• [Exercise brief] Nothing but the lines from the one containing "vidas pelo personagem" through the last line of the records below should be written out, each exactly as it stands.

(Collection entries)
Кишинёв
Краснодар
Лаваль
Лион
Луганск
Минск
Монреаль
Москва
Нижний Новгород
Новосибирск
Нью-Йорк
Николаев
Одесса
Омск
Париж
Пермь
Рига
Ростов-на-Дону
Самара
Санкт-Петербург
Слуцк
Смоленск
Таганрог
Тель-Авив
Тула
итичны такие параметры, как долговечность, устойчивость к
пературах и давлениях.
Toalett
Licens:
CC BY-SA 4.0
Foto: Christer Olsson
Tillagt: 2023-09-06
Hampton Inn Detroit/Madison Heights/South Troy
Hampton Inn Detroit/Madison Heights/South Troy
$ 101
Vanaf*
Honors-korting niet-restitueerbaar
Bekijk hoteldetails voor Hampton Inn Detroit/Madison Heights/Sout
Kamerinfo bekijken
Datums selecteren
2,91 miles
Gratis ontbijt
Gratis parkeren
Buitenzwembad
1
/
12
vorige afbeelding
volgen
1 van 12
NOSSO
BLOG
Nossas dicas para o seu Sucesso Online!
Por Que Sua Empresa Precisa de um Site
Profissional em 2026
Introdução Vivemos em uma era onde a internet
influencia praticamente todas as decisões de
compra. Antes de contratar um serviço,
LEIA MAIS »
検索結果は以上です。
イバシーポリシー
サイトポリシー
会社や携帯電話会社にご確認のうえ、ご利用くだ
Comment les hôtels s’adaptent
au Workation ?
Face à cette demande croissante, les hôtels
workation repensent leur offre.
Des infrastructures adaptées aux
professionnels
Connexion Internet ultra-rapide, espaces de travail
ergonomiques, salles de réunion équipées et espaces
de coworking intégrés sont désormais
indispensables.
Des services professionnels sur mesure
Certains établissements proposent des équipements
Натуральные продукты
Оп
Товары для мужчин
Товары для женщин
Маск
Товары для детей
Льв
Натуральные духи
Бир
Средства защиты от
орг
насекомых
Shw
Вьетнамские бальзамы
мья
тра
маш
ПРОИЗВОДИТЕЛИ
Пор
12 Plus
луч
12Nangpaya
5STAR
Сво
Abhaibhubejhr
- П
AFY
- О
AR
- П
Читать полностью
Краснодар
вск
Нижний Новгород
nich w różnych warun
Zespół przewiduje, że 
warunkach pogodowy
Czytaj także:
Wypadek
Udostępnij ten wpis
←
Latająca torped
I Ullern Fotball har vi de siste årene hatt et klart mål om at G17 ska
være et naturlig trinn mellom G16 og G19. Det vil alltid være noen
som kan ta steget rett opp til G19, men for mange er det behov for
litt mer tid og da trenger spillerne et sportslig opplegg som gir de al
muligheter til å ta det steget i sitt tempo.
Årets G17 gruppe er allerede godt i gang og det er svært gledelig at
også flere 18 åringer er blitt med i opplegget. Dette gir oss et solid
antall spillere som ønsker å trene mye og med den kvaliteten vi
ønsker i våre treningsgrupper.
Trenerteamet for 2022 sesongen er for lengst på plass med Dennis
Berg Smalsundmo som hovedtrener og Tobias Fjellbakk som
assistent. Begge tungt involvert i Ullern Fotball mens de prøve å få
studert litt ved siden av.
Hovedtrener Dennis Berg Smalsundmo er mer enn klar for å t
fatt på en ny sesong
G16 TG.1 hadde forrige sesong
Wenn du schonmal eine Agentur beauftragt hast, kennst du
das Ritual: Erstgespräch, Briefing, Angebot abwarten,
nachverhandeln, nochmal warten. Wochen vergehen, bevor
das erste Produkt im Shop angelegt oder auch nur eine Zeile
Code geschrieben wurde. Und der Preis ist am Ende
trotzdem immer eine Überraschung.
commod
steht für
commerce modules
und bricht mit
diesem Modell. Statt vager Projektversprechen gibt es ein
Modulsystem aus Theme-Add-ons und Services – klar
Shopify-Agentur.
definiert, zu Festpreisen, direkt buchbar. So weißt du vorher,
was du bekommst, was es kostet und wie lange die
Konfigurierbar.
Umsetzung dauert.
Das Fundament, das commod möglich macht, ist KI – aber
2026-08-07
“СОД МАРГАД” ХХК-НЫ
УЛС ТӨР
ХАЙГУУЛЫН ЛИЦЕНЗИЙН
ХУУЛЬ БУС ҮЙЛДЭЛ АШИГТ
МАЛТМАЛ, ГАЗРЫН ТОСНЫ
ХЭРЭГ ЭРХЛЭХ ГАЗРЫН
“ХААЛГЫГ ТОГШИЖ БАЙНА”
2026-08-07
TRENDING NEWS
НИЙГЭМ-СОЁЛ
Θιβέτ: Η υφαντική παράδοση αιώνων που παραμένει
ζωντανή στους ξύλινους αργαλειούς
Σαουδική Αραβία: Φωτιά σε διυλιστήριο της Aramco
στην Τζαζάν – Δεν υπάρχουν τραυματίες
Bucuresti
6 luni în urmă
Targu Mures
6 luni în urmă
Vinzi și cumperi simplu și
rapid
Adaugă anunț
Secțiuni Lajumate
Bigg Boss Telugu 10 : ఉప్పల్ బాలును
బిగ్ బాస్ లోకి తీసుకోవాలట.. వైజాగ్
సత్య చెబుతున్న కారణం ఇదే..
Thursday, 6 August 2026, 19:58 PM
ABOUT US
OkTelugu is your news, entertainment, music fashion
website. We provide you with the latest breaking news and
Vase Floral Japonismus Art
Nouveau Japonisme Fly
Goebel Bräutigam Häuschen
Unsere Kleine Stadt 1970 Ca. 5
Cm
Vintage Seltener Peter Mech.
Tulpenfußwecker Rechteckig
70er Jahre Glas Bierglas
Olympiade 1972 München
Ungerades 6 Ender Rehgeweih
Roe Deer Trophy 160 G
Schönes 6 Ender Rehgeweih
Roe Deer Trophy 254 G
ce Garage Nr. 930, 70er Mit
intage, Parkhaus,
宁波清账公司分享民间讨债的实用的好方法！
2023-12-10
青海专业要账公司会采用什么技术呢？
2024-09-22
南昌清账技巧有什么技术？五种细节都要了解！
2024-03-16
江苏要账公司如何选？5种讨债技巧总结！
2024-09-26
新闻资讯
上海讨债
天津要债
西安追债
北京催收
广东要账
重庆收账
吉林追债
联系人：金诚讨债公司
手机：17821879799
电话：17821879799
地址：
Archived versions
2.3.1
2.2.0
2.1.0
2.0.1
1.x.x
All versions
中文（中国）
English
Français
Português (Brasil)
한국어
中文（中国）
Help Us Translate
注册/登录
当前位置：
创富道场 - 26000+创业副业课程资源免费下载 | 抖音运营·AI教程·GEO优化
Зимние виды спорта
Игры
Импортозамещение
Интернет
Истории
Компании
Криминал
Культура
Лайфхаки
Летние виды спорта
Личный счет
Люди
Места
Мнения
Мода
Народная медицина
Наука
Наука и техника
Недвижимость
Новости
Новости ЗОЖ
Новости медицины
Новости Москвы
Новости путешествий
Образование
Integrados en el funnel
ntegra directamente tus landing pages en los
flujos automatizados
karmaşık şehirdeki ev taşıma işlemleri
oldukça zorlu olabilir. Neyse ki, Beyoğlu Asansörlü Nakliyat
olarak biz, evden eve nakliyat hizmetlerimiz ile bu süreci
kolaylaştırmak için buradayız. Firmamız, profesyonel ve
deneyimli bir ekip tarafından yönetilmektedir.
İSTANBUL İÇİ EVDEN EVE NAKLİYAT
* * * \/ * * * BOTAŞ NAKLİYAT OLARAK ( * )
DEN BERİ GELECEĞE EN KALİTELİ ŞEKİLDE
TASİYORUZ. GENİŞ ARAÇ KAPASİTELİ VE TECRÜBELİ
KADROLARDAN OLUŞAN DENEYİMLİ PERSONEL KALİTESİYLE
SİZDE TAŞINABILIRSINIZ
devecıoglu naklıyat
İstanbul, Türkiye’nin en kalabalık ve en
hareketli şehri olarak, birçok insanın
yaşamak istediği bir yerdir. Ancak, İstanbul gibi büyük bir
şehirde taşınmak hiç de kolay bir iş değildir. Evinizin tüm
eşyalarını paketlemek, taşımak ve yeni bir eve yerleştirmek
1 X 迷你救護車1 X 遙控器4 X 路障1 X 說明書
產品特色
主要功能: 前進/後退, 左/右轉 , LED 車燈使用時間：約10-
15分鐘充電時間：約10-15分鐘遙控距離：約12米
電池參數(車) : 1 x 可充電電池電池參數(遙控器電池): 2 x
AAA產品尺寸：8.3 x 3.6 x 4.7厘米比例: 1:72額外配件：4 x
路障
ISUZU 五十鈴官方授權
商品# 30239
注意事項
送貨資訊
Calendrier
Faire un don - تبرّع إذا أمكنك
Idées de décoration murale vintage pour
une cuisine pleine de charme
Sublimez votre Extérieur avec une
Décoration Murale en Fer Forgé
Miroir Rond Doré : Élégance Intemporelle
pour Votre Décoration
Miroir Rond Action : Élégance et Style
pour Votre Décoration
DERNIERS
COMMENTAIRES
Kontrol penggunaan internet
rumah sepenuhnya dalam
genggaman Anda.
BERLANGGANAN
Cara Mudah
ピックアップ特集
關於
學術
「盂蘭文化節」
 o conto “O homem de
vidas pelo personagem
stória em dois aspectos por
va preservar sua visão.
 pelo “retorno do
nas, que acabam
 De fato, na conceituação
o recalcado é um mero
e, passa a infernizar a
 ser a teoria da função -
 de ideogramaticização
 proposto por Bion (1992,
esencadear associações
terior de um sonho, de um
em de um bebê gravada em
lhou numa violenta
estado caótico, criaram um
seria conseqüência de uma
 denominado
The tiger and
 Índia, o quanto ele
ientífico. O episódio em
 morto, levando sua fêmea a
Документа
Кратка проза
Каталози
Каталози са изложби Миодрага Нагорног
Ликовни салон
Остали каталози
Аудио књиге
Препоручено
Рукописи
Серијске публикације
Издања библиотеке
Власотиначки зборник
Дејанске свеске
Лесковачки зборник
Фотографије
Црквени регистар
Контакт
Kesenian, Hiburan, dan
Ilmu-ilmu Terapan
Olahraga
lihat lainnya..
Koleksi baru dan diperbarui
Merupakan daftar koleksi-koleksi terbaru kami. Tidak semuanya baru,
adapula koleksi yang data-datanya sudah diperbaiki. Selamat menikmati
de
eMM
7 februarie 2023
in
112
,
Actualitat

• [Answer to this task]
vidas pelo personagem
stória em dois aspectos por
va preservar sua visão.
 pelo “retorno do
nas, que acabam
 De fato, na conceituação
o recalcado é um mero
e, passa a infernizar a
 ser a teoria da função -
 de ideogramaticização
 proposto por Bion (1992,
esencadear associações
terior de um sonho, de um
em de um bebê gravada em
lhou numa violenta
estado caótico, criaram um
seria conseqüência de uma
 denominado
The tiger and
 Índia, o quanto ele
ientífico. O episódio em
 morto, levando sua fêmea a
Документа
Кратка проза
Каталози
Каталози са изложби Миодрага Нагорног
Ликовни салон
Остали каталози
Аудио књиге
Препоручено
Рукописи
Серијске публикације
Издања библиотеке
Власотиначки зборник
Дејанске свеске
Лесковачки зборник
Фотографије
Црквени регистар
Контакт
Kesenian, Hiburan, dan
Ilmu-ilmu Terapan
Olahraga
lihat lainnya..
Koleksi baru dan diperbarui
Merupakan daftar koleksi-koleksi terbaru kami. Tidak semuanya baru,
adapula koleksi yang data-datanya sudah diperbaiki. Selamat menikmati
de
eMM
7 februarie 2023
in
112
,
Actualitat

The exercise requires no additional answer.